Il Codice civile protegge i familiari stretti di un deceduto e, in particolare, il coniuge. L’articolo 540 disciplina i lasciti appannaggio di quest’ultimo citando a chiare lettere il diritto all’abitazione, ossia il diritto dell’ex coniuge di risiedere nella casa che è da considerare dimora familiare.
Un diritto che, almeno al momento in cui viene aperta la successione, non è alienabile né può essere ceduto a patto però che, al momento del decesso, la casa fosse di proprietà del defunto o in comunione legale. La comunione con terzi esclude il diritto all’abitazione, come ha sottolineato più volte la giurisprudenza, ovvero le sentenze emesse dai tribunali.
Il diritto di abitazione
Come detto, a una prima lettura, le cose sono semplici: il coniuge del defunto conserva il diritto di abitare la casa familiare. Di fatto, il legislatore ha introdotto norme per tutelare le persone che hanno un rapporto di parentela forte con il deceduto e, in quest’ottica, sono stati individuati i figli, il coniuge e – in assenza di figli – gli ascendenti (ossia le persone da cui il defunto discende, ovverosia i genitori, i nonni e i bisnonni).
Il diritto di abitazione è una norma di diritto reale tesa al godimento di un bene che fa gli interessi del coniuge del defunto e si limita alla casa usata come residenza familiare. Tale diritto include anche l’uso dei mobili, sempre che siano di proprietà del defunto oppure di proprietà comune tra i coniugi.
Di fatto, così come sancito dal Codice civile, il coniuge superstite è la persona con cui il defunto era legalmente sposato e che, in virtù di ciò, assume i diritti derivanti dal matrimonio, ovvero:
- l’eredità (in quota parte secondo le disposizioni di legge)

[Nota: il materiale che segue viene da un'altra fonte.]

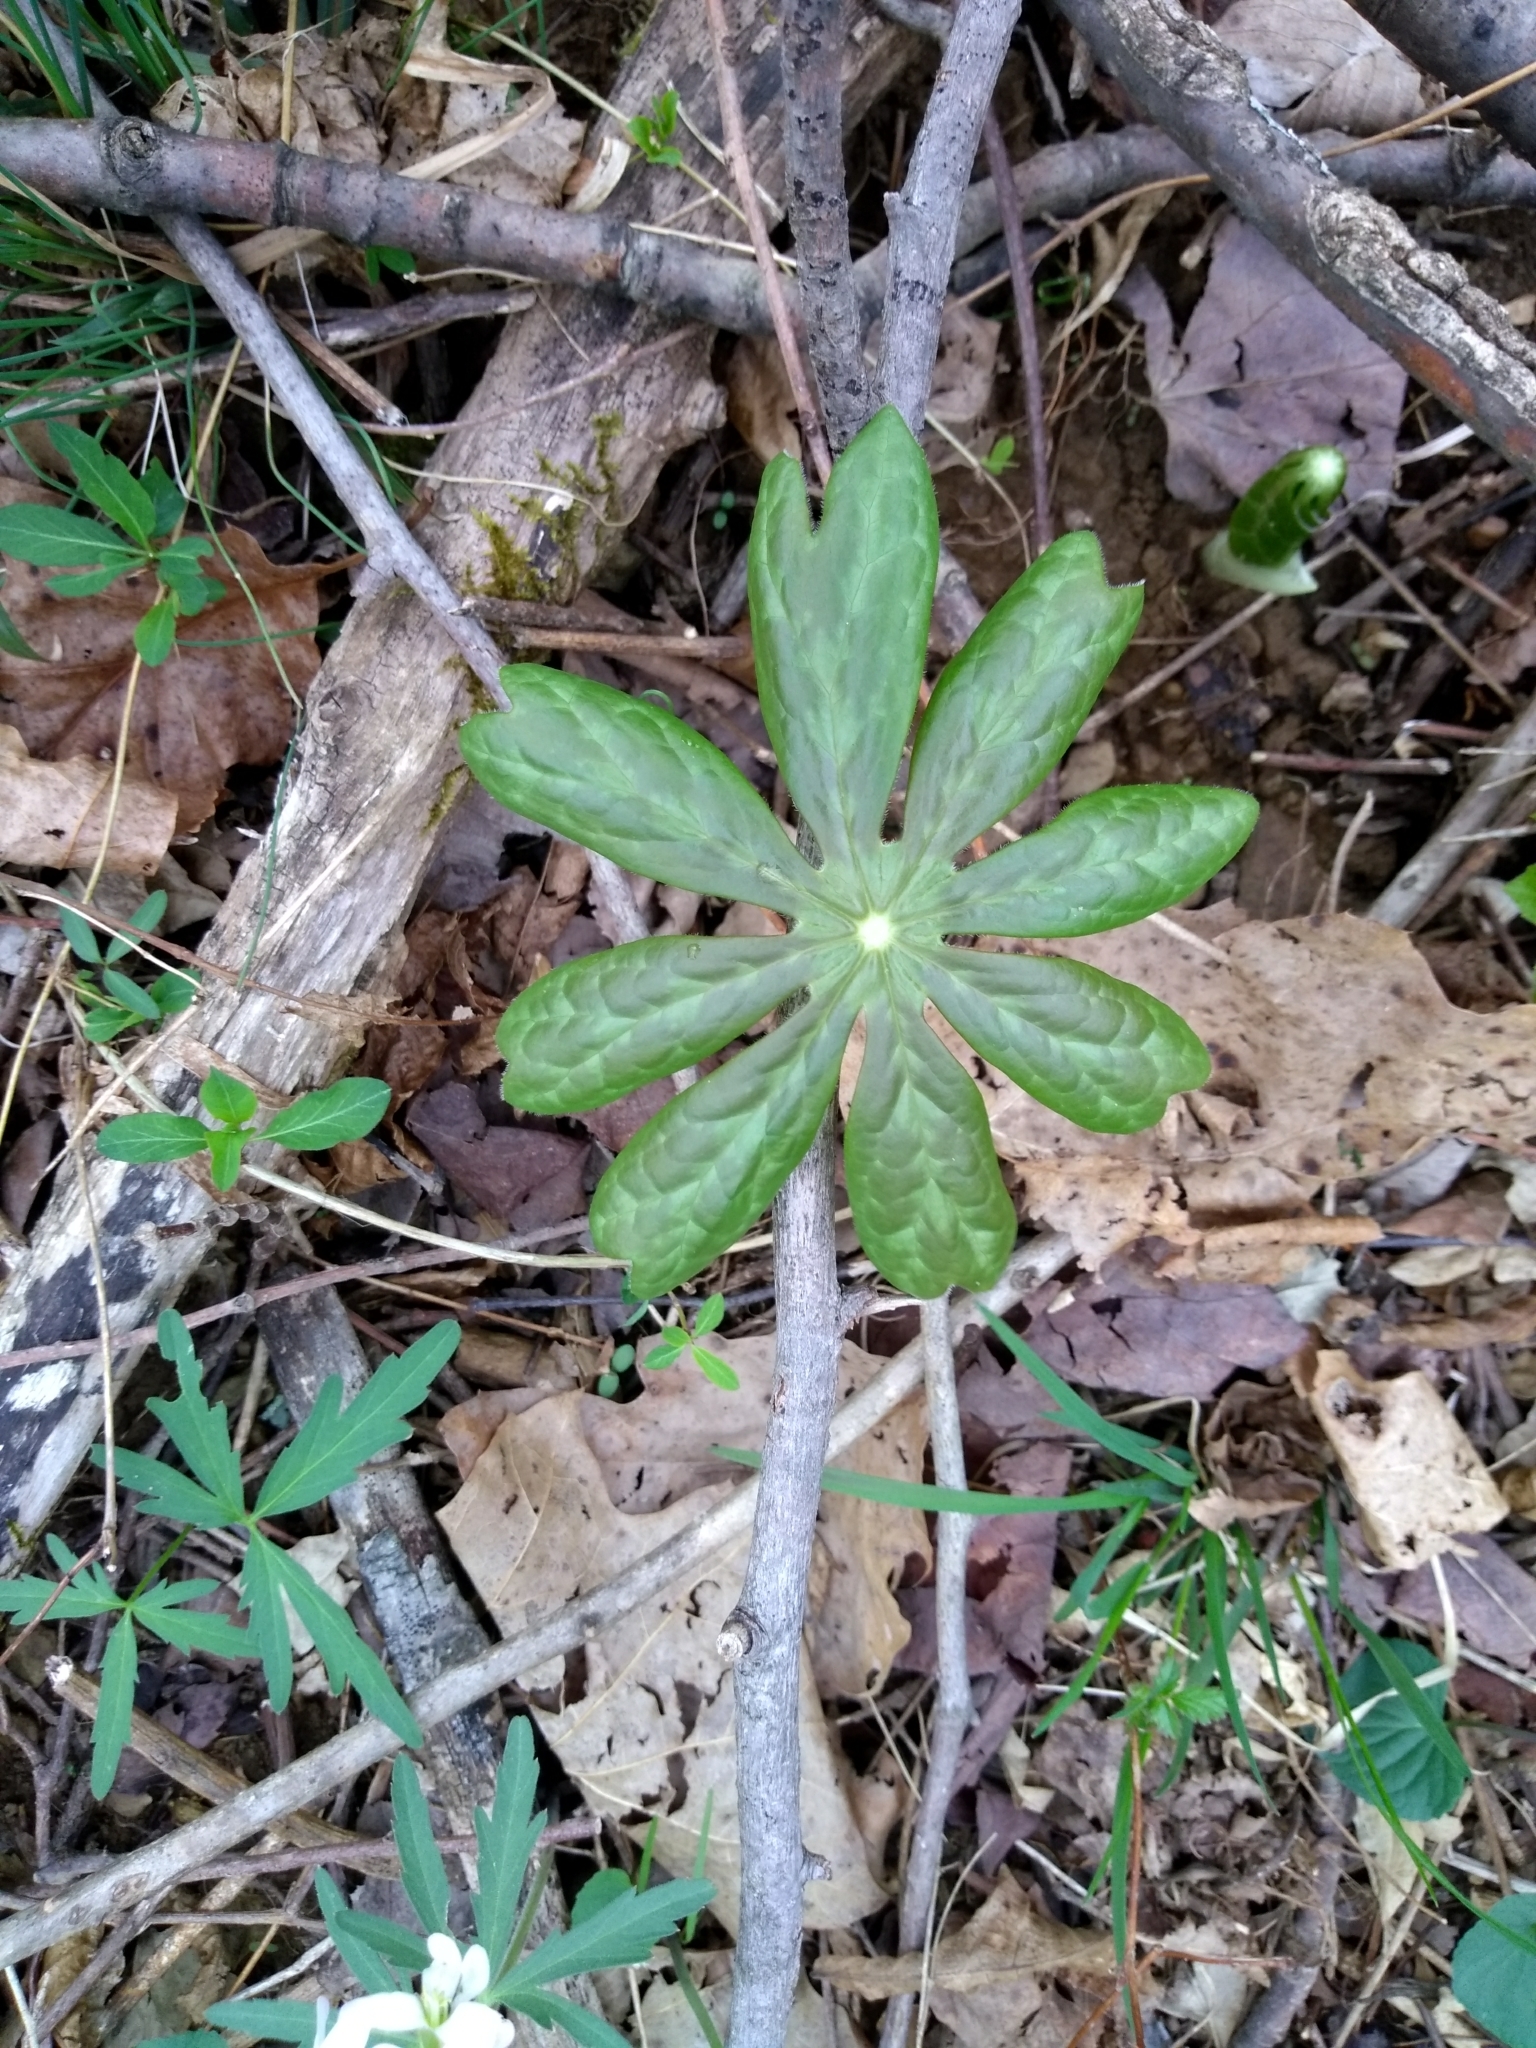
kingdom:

- la pensione di reversibilità
- il diritto di abitazione a vita nella residenza di famiglia.
Una lettura più approfondita, però, palesa la necessità di alcuni presupposti.
I presupposti del diritto di abitazione del coniuge
Il coniuge superstite ha il diritto di continuare a vivere nella casa familiare, potendo esercitare il pieno uso di tutti i mobili in questa presenti. Occorre però, come detto, che la casa non sia di proprietà anche di un terzo.
Per fare un esempio, con sentenza 15000/2021 la Cassazione ha specificato che il diritto di abitazione non è valido se la casa è in comproprietà del defunto e della sua precedente moglie. Occorre quindi valutare in denaro la quota parte legittimamente riconducibile al defunto. Ci sono anche altri casi di esclusione.
Esclusioni del diritto di abitazione
Il diritto di abitazione è, di fatto, un modo per impedire che il coniuge superstite perda anche l’abitazione di famiglia, ma ci sono ambiti in cui tale diritto viene meno. Si parla tipicamente di casi in cui:
- il coniuge superstite abbia interrotto la convivenza di sua spontanea volontà e abbia trasferito altrove la propria residenza
- l’immobile non è la prima casa.
Laddove applicabile, il diritto di abitazione non è cedibile a terzi.
I diritti del coniuge in assenza di altri eredi
Il diritto di abitazione non viene meno neppure in presenza di altri eredi. Ciò significa che, fino a quando sarà in vita, il coniuge potrà usufruire sia dell’abitazione sia di tutto ciò che si trova al suo interno. Ciò significa che i figli non hanno il diritto di abitazione. Inoltre, il titolare dell’abitazione è tenuto a versare i tributi relativi all’immobile a cui il diritto si applica.
La questione fiscale
Anche in presenza di altri eredi, è il coniuge superstite a doversi fare carico delle imposte relative all’immobile. La questione Imu è invece da relativizzare, giacché il diritto di abitazione può essere esercitato solo in relazione alla prima casa che, come tale, è esente dal versamento.